WORK ITEM >> Exact reproduction required: the lines below from the line with "762 498 2084" to the line with "244 57 51812", both ends included, and no others.

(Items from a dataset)
◇ ◇ ◇ ◇

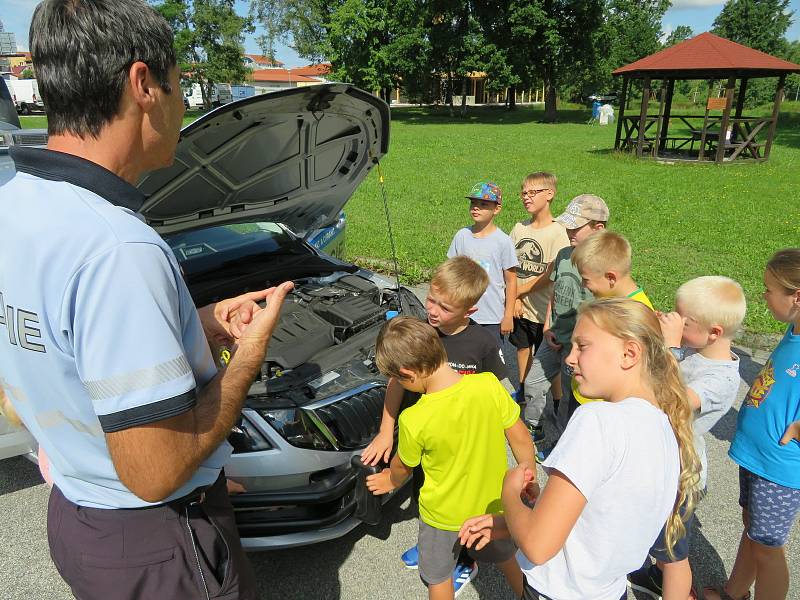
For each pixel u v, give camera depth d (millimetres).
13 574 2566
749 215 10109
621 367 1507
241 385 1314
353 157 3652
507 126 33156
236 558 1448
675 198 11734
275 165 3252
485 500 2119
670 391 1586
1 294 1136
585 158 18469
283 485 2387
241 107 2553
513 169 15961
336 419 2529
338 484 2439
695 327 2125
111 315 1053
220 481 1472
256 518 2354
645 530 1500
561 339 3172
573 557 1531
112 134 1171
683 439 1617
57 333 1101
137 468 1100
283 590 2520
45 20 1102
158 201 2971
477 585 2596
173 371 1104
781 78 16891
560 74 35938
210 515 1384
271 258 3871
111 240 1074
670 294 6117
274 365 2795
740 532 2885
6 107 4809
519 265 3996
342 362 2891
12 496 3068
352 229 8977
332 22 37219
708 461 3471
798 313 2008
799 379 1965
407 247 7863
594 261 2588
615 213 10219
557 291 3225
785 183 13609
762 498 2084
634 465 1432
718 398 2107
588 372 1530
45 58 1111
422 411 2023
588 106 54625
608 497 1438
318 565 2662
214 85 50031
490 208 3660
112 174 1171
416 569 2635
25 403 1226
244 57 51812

◇ ◇ ◇ ◇

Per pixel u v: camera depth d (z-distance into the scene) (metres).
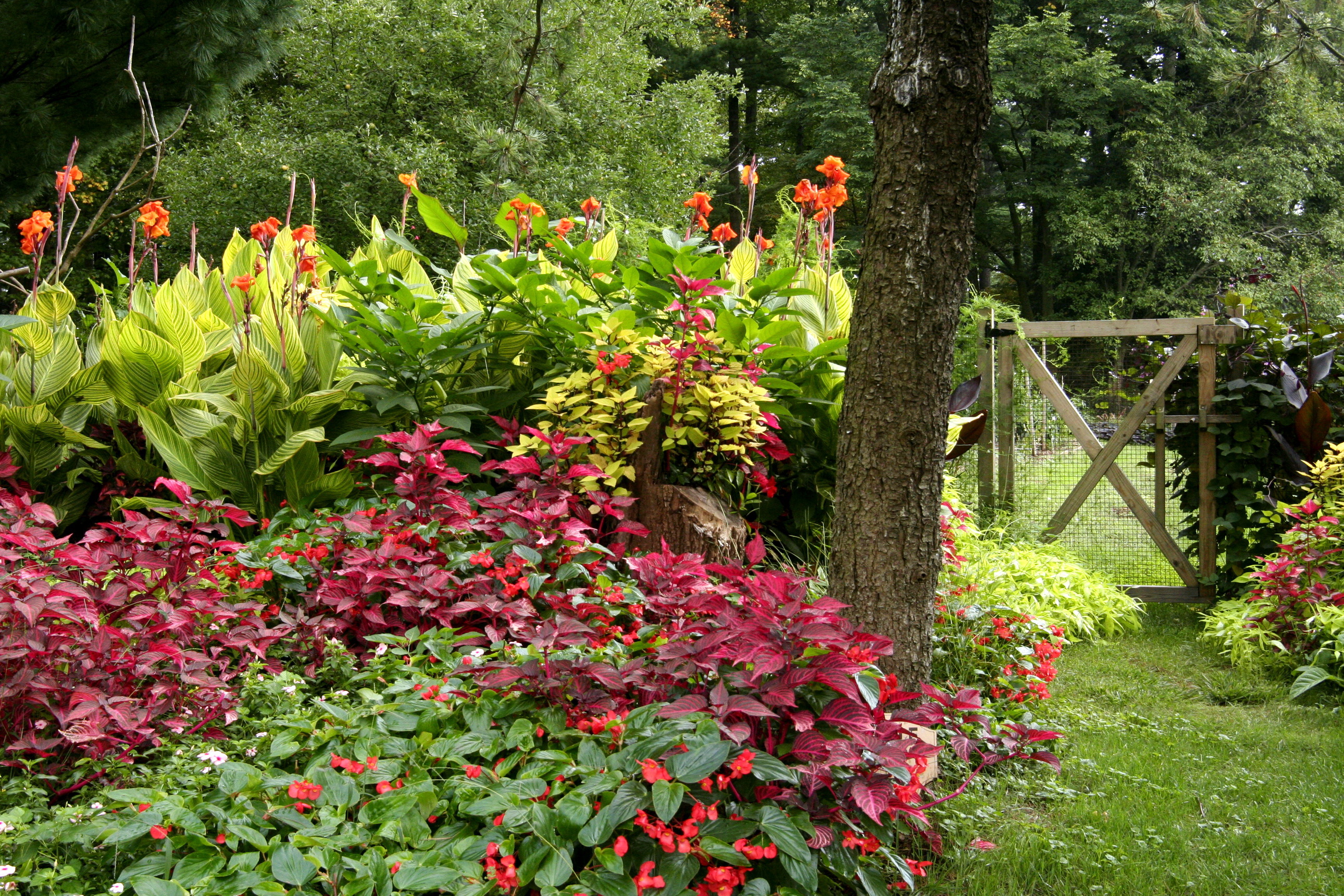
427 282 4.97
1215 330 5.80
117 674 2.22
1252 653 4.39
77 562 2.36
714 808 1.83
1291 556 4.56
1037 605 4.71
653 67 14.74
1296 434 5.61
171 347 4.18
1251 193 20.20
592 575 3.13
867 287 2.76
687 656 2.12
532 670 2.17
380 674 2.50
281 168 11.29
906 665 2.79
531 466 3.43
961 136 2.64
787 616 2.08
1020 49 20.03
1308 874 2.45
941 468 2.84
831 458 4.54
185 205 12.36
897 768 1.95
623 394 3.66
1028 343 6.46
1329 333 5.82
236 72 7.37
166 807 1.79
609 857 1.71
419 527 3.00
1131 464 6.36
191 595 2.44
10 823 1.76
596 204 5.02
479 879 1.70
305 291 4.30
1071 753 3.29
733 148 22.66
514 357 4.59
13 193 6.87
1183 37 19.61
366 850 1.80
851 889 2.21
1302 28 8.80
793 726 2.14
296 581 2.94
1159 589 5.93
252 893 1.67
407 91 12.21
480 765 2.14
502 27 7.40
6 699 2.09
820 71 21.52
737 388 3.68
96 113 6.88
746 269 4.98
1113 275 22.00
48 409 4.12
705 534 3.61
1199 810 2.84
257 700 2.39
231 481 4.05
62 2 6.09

◇ ◇ ◇ ◇

RESPONSE TO THIS TASK >>
762 498 2084
634 465 1432
718 398 2107
588 372 1530
45 58 1111
422 411 2023
588 106 54625
608 497 1438
318 565 2662
214 85 50031
490 208 3660
112 174 1171
416 569 2635
25 403 1226
244 57 51812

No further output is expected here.